News ID: 321379
Published: 0255 GMT May 06, 2022

Lebanese abroad cast votes in parliamentary elections

Lebanese abroad cast votes in parliamentary elections
An expatriate casts his vote in Lebanon's parliamentary elections at the Lebanese school in Doha, Qatar, on May 6, 2022.

Lebanese expatriates cast their votes on Friday for parliamentary elections, state media said, two years into an unprecedented economic crisis that spurred a mass exodus.

While opposition figures have pinned their hopes on the diaspora, experts said the elections were expected to uphold the status quo, despite years of economic meltdown, AFP reported.

It is the second time in the country's history that citizens residing abroad are able to vote for their 128 representatives, in elections set to be held at home on May 15.

Expatriates began voting at 7:00 am (0500 GMT) Beirut time on Friday in nine Arab countries and in Iran, while the rest will vote in 48 other countries on Sunday.

Upcoming elections are the first since protesters massively took to the streets in 2019 against the country's entrenched ruling elite, widely blamed for the economy's collapse.

Foreign Affairs Minister Abdallah Bou Habib said Thursday that Lebanese based abroad can vote in more than 205 polling stations.

More than 225,000 people registered to vote abroad, a jump from roughly 92,000 in 2018 elections – though only 50,000 of them voted at the time.

But voter registration, while on the rise, is relatively low among the millions of Lebanese who live abroad, and their descendants.

The economic crisis forced middle-class Lebanese, including families, fresh graduates, doctors and nurses to migrate in search of a better future.

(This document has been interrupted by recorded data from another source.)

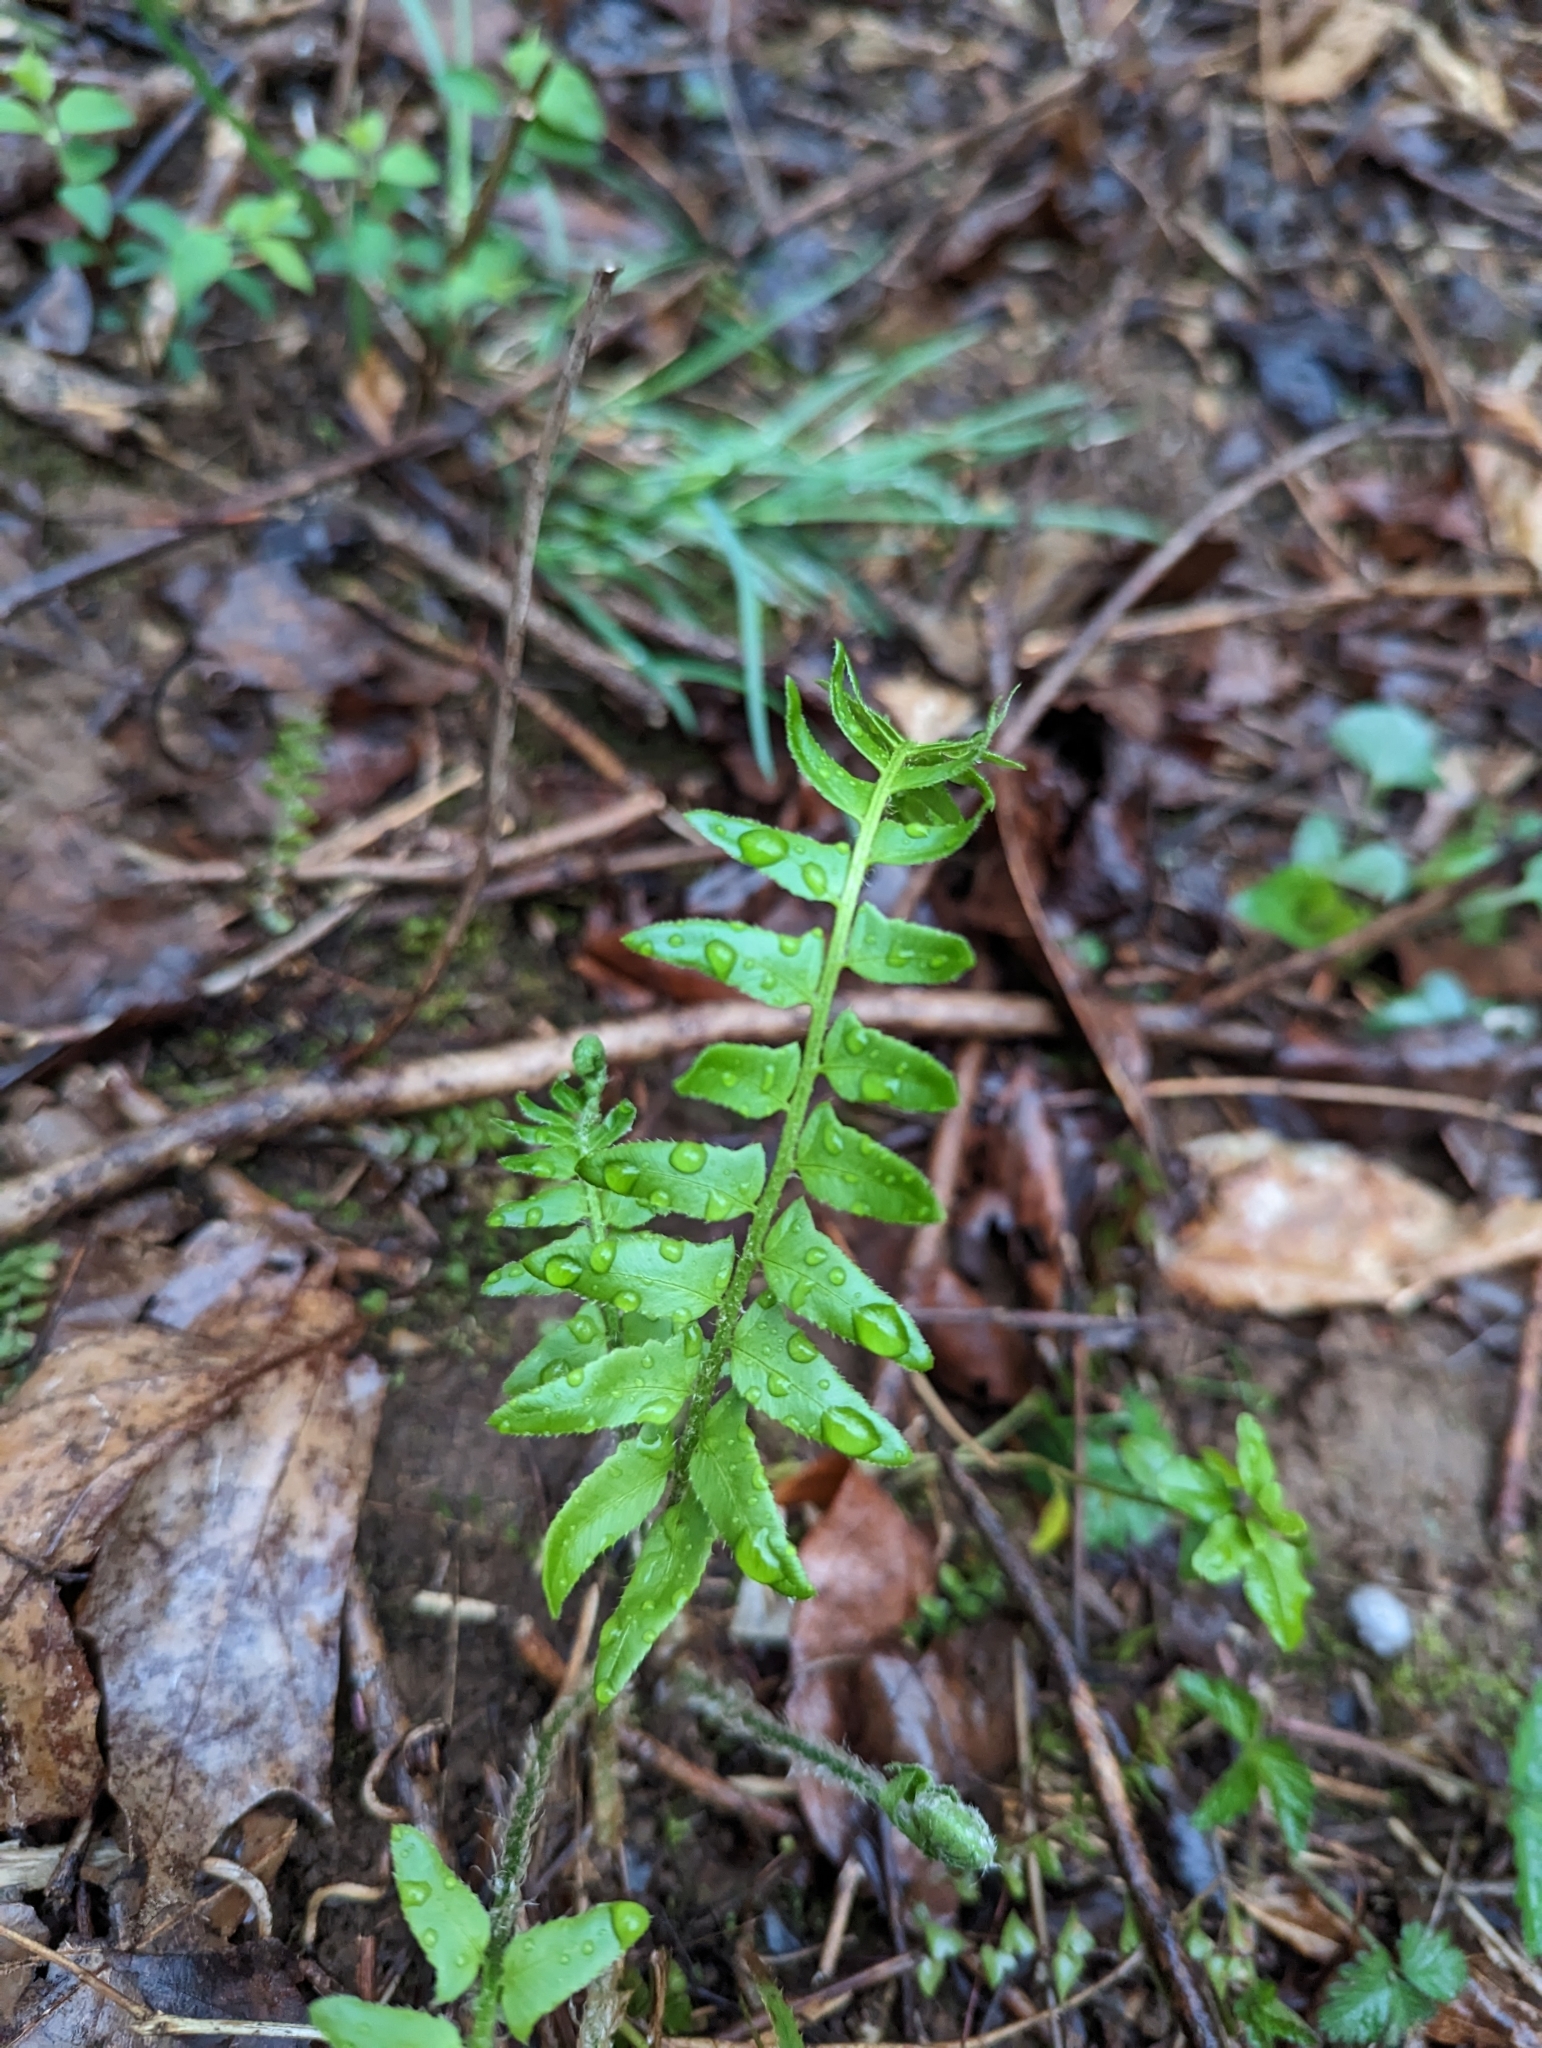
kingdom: Plantae
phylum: Tracheophyta
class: Polypodiopsida
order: Polypodiales
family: Dryopteridaceae
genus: Polystichum
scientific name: Polystichum acrostichoides
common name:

While opposition groups hope the diaspora will vote for change, only six percent of overseas voters picked independents in 2018 – according to a recent report by the Paris-based Arab Reform Initiative.

Traditional party candidates have sent messages to many expatriates in recent weeks urging them to vote for them.

On Thursday, Prime Minister Najib Mikati called for voters registered abroad "not to be complacent and to vote in large numbers".